How I learned about printmaking
I was 18 when I first did some printmaking, and I found it almost by accident. I had done fine art for A Level at school, which meant we basically only used paint, pencils and pastels to make as realistic an image as we could manage. I went to a grammar school that favoured science above all else. I was an art and humanities girl, so I don’t think they knew what to do with me. It is usual for art students to do a foundation course before attending university, but nobody at my school knew that, so I was encouraged to apply to University straight away, just the one- Edinburgh University- because who would deny a student doing 5 A-levels and a GNVQ on the side, having already achieved very high AS results? Of course I didn’t get in. I lacked the talent and experience. I was the highest achieving student to not have a university place at my school. Eventually I was put in touch with a student from a previous year, which is where I learned about the existence of an art foundation course. We talked on the phone, and she told me how much fun it was. I liked the idea of art classes for a full year, so I enrolled on a course.
My art foundation course was split into four specialities; fine art, digital art, sculpture and printmaking. We spent the first term experimenting, and then the last two terms were to focus on our speciality. We could voice a preference, but the specialist tutors ultimately decided what we studied. I chose fine art, because that’s where I felt safe, both artistically and mentally. A girl who bullied me at Junior school wanted to do printmaking, and she was popular and still disliked me, so I was keen to distance myself. The Fine Art tutor did not want me, but Shelley did. Shelley Burgoyne was the printmaking tutor and she was magic. It seemed like she knew everything, and she threw ideas at us and to try out. I took every idea she had as an instruction and went to town learning all I could. My favourite piece of equipment was the etching press. It basically looked like a mangle, which you could roll a piece of paper through together with a textured surface and the pattern would emboss onto the paper. Add ink to some scribbles on a piece of metal and you’ve got yourself a drypoint print. I loved it. Chin collé was also a lot of fun- where you add pieces of tissue paper between your paper and your metal, which would give your print an extra pop of colour different in texture from the printing ink- prints with collage! I loved it. With nobody to socialise with, and nobody else who was interested in the etching press, I was prolific. It was brilliant.
Emboldened by enjoying something I had never done before, I applied to university to study 3D design, having never in my life made anything three dimensional.
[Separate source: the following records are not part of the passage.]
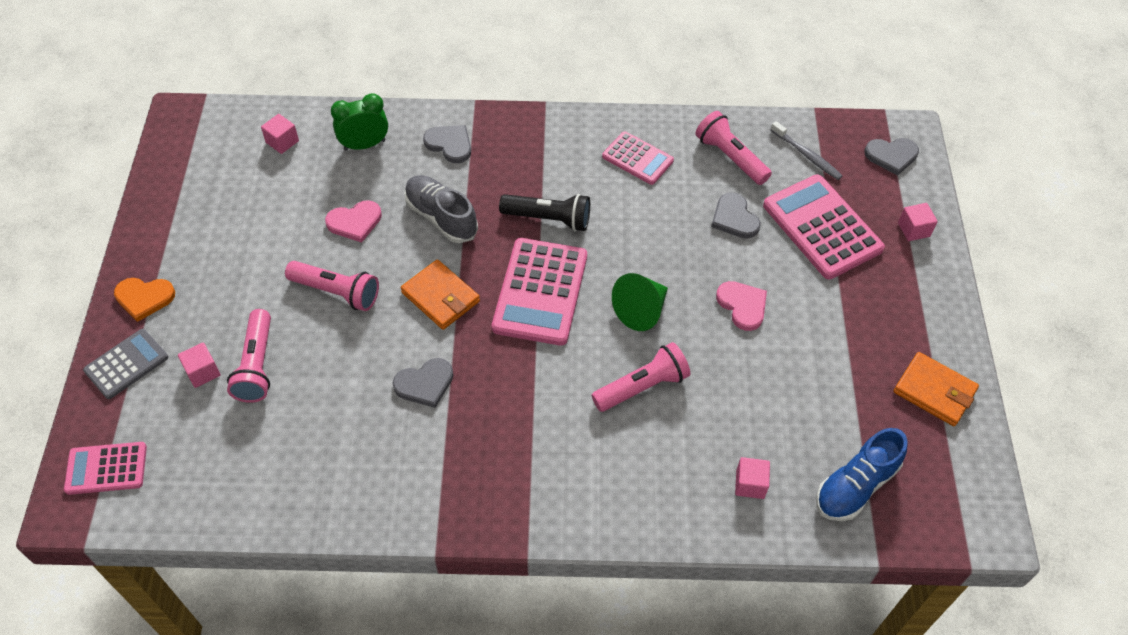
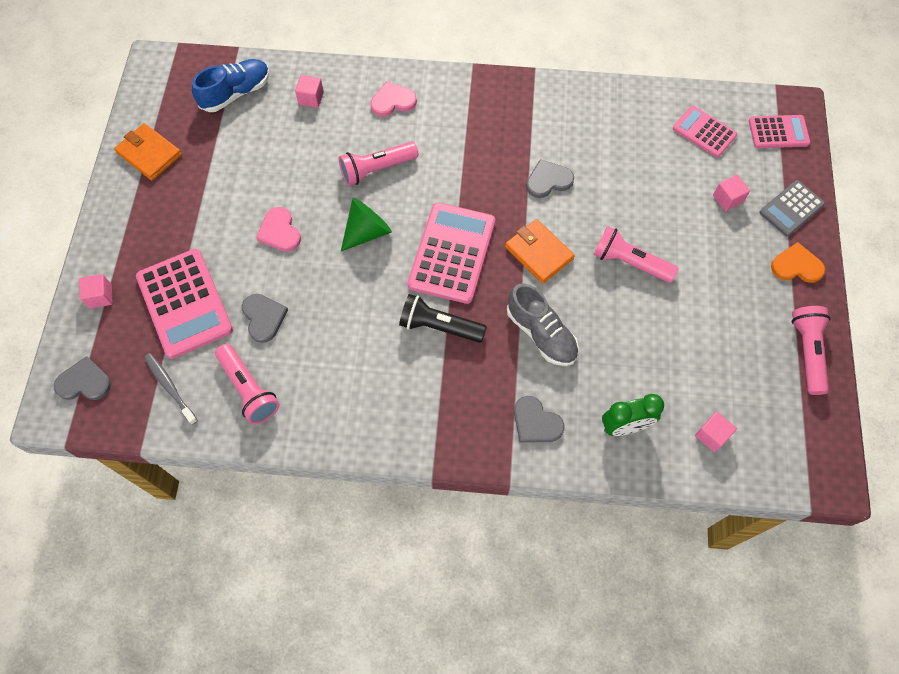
camera: 175 degrees left, 10 degrees up
pink flashlight [227,309,271,403] -> pink flashlight moved to [792,306,831,395]
pink heart [325,200,382,243] -> pink heart moved to [370,81,417,117]
pink calculator [602,131,674,185] -> pink calculator moved to [673,106,737,157]

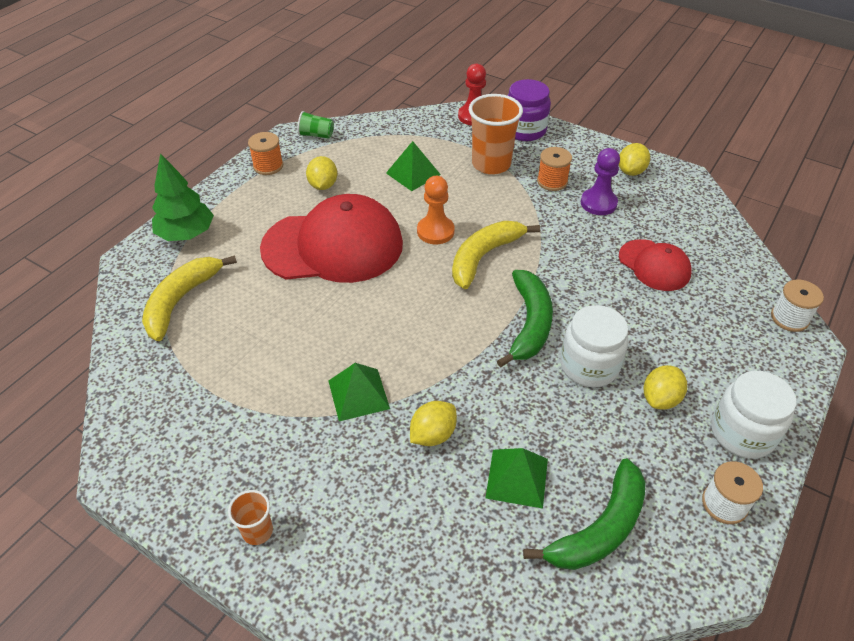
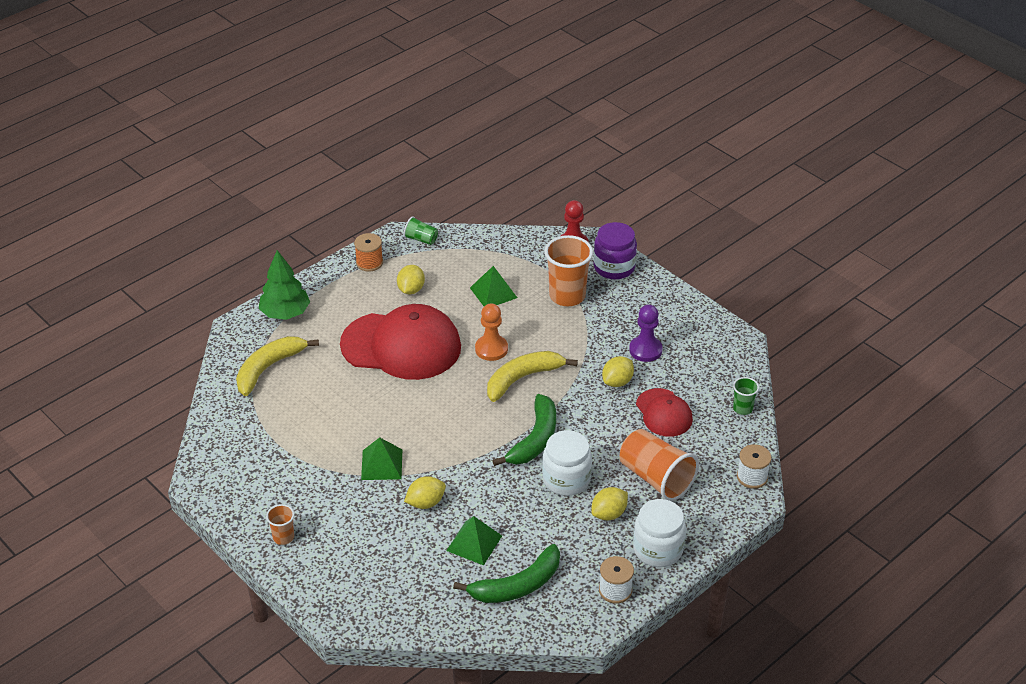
camera: 15 degrees right, 5 degrees down
orange spool [537,147,572,191] -> none
yellow lemon [619,143,650,176] -> yellow lemon moved to [602,356,634,387]
none -> orange cup [620,429,699,501]
none -> green cup [733,377,759,415]

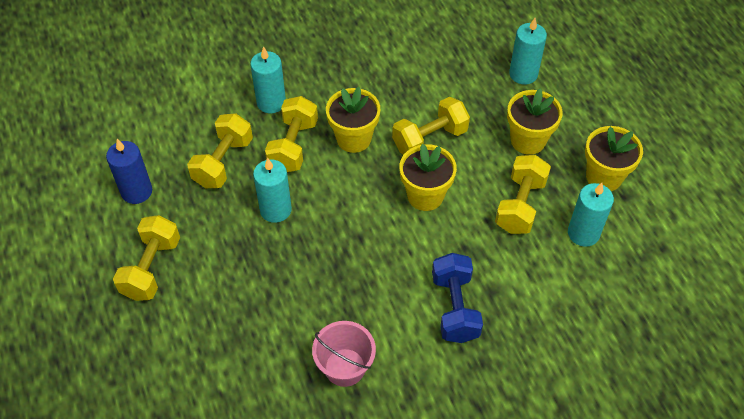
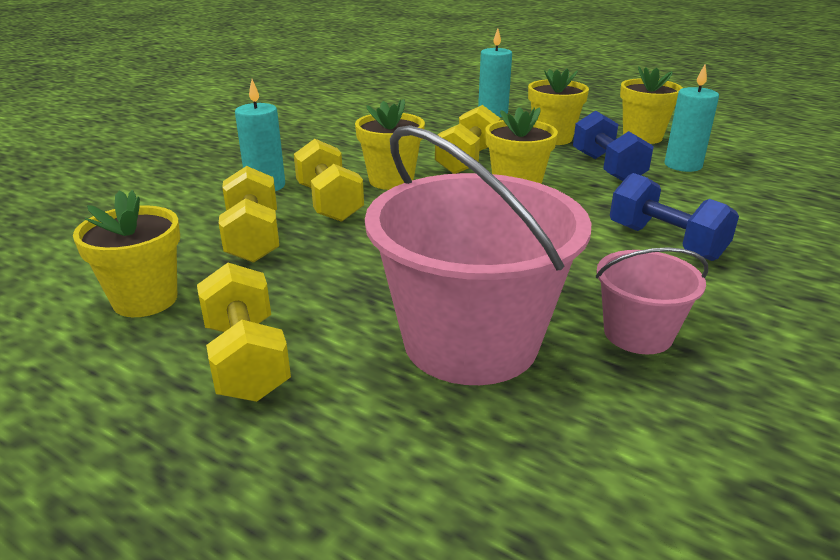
camera: 35 degrees left, 25 degrees down
blue candle [106,139,152,204] -> yellow flower pot [73,190,180,317]
turquoise candle [253,158,292,223] -> none
yellow dumbbell [495,155,551,234] -> blue dumbbell [573,110,654,181]
none -> pink bucket [365,125,592,385]

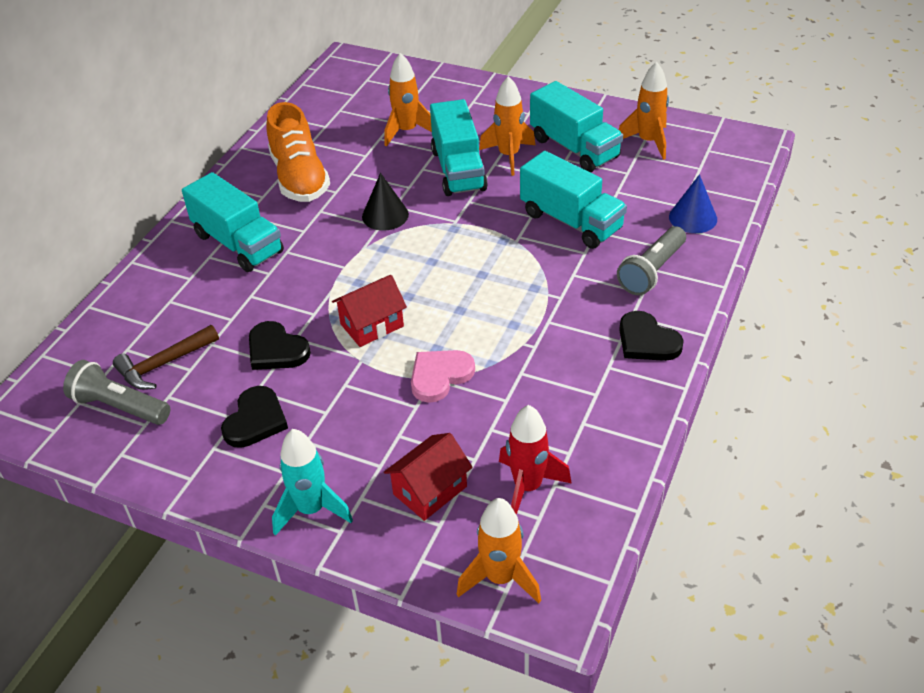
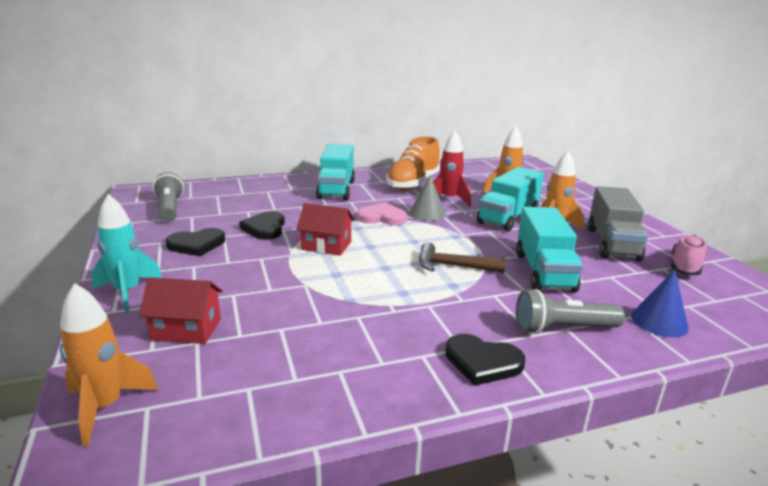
camera: 45 degrees right, 20 degrees down
brown hammer [113,325,219,390] -> brown hammer moved to [419,242,506,273]
black cone [362,173,409,231] -> grey cone [409,175,446,221]
pink heart [411,350,475,403] -> pink heart moved to [357,203,407,225]
red rocket [499,405,572,515] -> red rocket moved to [433,130,471,207]
turquoise truck [530,81,623,172] -> grey truck [588,186,648,261]
orange rocket [619,62,669,160] -> pink shoe [671,235,707,275]
black heart [619,311,684,361] -> black heart turned 75 degrees counterclockwise [445,334,525,386]

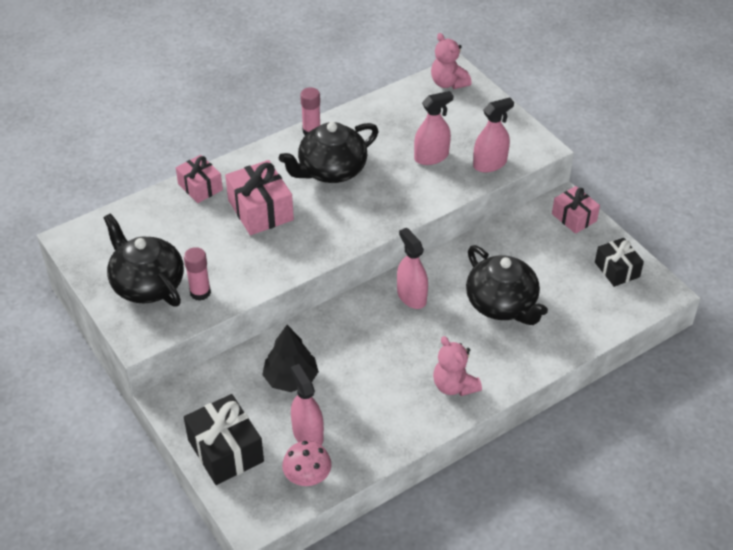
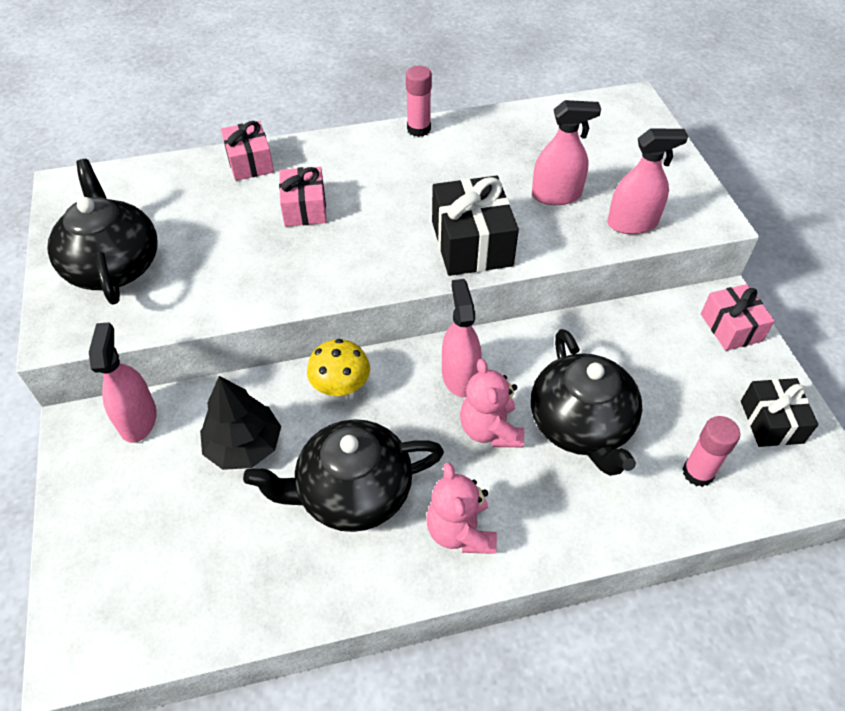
camera: 20 degrees right, 5 degrees up
pink glue stick [184,247,211,301] -> pink glue stick moved to [682,416,740,487]
black gift [184,394,264,485] -> black gift moved to [432,176,519,276]
pink gift [225,160,294,235] -> pink gift [279,167,327,227], size x0.65
black teapot [279,122,378,183] -> black teapot moved to [243,419,444,532]
pink mushroom [282,441,332,486] -> none
pink spray bottle [291,364,324,445] -> pink spray bottle moved to [89,322,157,443]
pink teddy bear [431,33,472,89] -> pink teddy bear moved to [460,359,524,447]
none -> yellow mushroom [307,339,370,397]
When I left my foundation course, I no longer had access to my beloved etching press. They’re absolutely massive, and cost thousands of pounds. But I could cobble together some screen printing supplies. Screen printing is a process by which a stencil is made on a silk screen (it’s actually nylon, rather than silk, but the name remains) so that multiple prints can be made of the same design. It’s clever how artists can build up layers of stencils to create a finished design, and I love to admire them, but it’s not a process I enjoy. You have to align your screen perfectly in the same place every time you add a layer and that requires organisation skills I have never had. I wanted the freedom to create a completely different print every time, so I don’t use my screen at all how it is intended. One thing I do like about screen printing is that an echo of the image you have made from your first print remains on the screen and transfers to your second print. It’s a thin layer of paint that is trapped within the mesh of the screen, rather than transferring onto the first sheet of paper. It is called a ghost print and I love them. So I use a blank screen- no stencils or barriers on my silk screen- and I doodle patterns straight onto the screen by hand, using whatever utensils I fancy. The pattern is transferred onto the paper using a squeegee, and then the paper is lifted off the screen. A ghost print is now stuck in the weave of my silk screen, so when I doodle again onto my second piece of paper, two doodled images are overlayed. And this second image overlays onto my third print etc. Eventually your screen can get a bit muddy and you’re no longer making ghost prints, so much as murky ones! But it is fun while it lasts. This is how I create a different pattern, texture and colour palette for every one of my sculptures.